The Masked Maniac (Matthew Howk) has a decently unique design, with a mask that looks like it’s been made out of bark, which gives a wild and mysterious air to the character. Whilst it may not hit all the right places like Jason’s design does, it certainly looks terrifying in the moody lighting. The Maniac’s movements are slow and brutal, akin to Jason and Michael Myers, but when missing shovel thrusts or being run over, and especially when walking up calmly to Clyde (Paul Gagnon) and standing beside him, it highlights the camp acting that’s present throughout the film. The acting from the whole cast, whilst not perfect, does capture that camp aesthetic and even allows for moments of severity and emotion that create some fantastic scenes. It hits comedy and horror where it needs to, never taking itself too seriously but not letting that get in the way of creating an atmosphere of terror.

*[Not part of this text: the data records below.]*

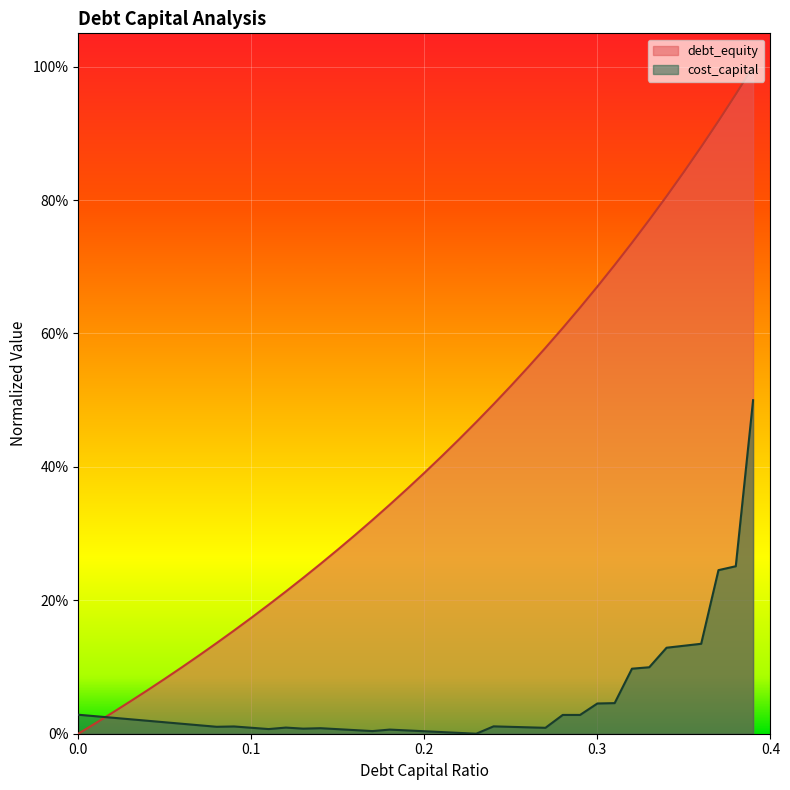

Where do cost_capital and debt_capital first cross each other?

0.01 and 0.02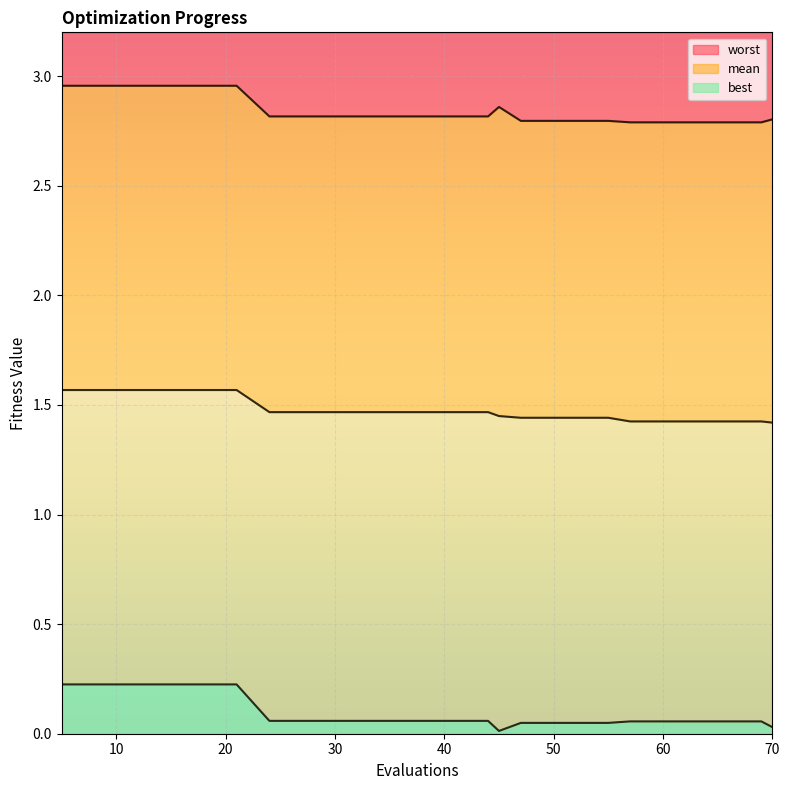

Is the value of mean at 55 greater than the value of worst at 13?

No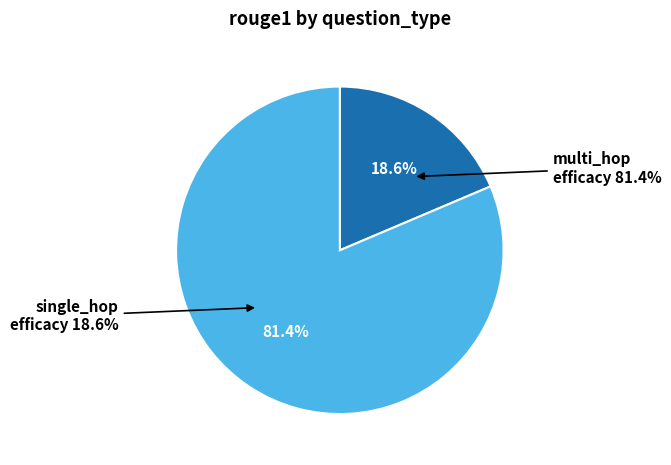

To the nearest percent, what is the average slice percentage?

50%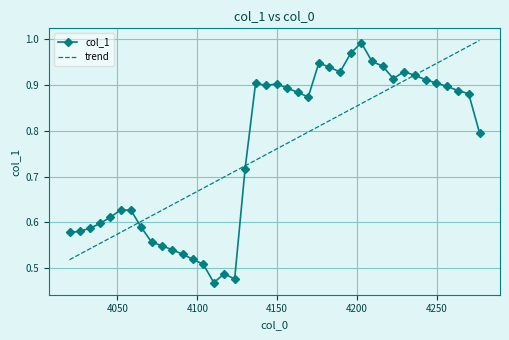

Which series has the widest spread of values?

col_1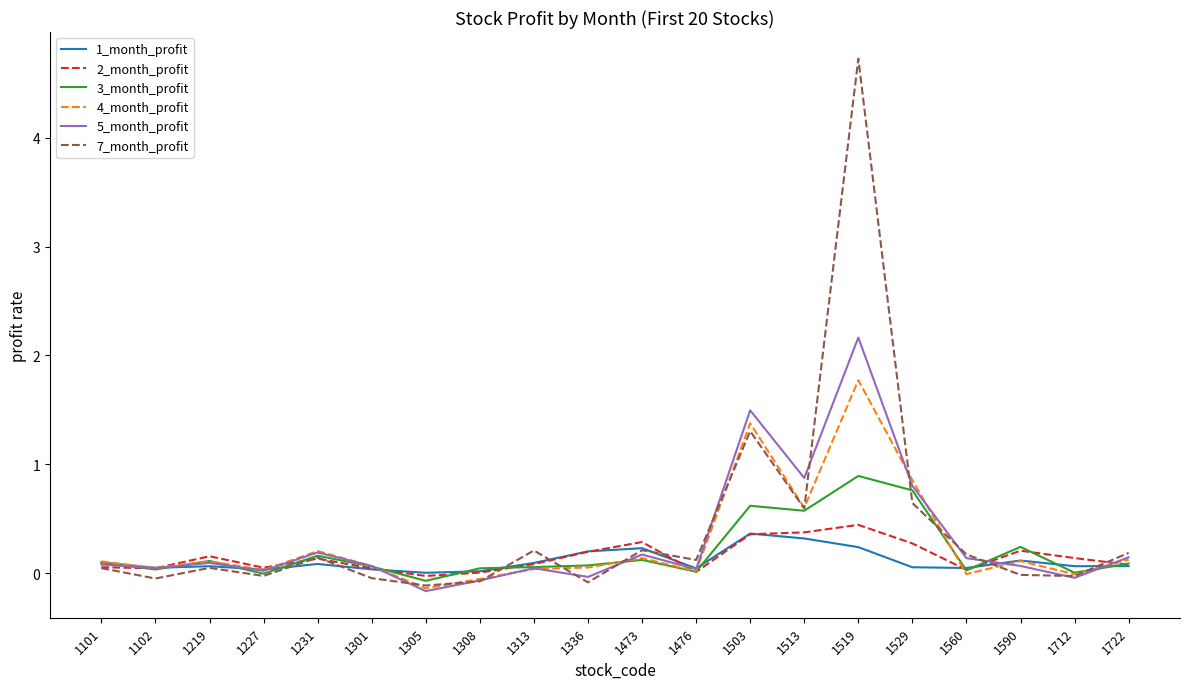

Which series has the widest spread of values?

7_month_profit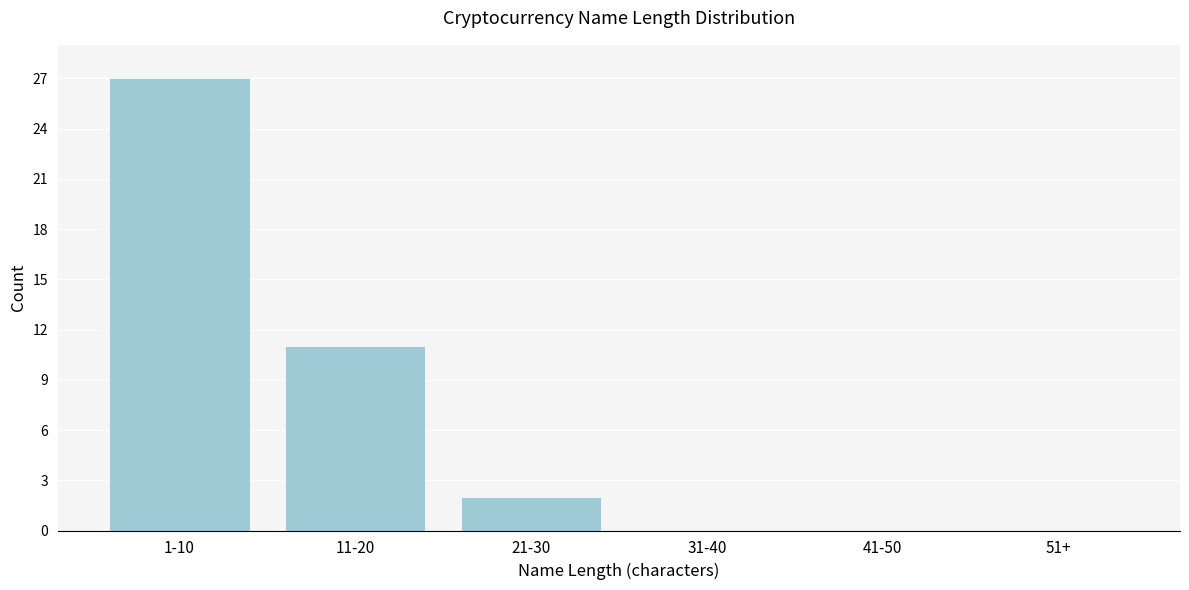

Reading right to left, transcribe all the data shown in this chart.

51+=0	41-50=0	31-40=0	21-30=2	11-20=11	1-10=27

The final moments of the film pose some questions, linking back to signs and foreshadowing from earlier, however we don’t get concrete answers in any way, however the colder ending does leave interpretation up to the viewer with what they gained from the signs in the film. An interesting way to end, it didn’t feel bad or like they were keeping anything from us despite the lack of explanation in some actions. A twist of sorts, where we find the true evil within the lake itself, comes as a nice followup to the rather comedic subversion of the ‘final girl’ trope present towards the end. From the start of action to the end of the film, Lake Nowhere keeps its foot on the gas, only letting up in the final moments to create a great atmosphere. The final sequences also provide the film’s best examples of imagery, ending on a fantastic high note with beautiful framing, costumes, and some incredibly creepy events paced perfectly. Evoking imagery similar to Goodnight Mommy, this film leaves such a good taste behind.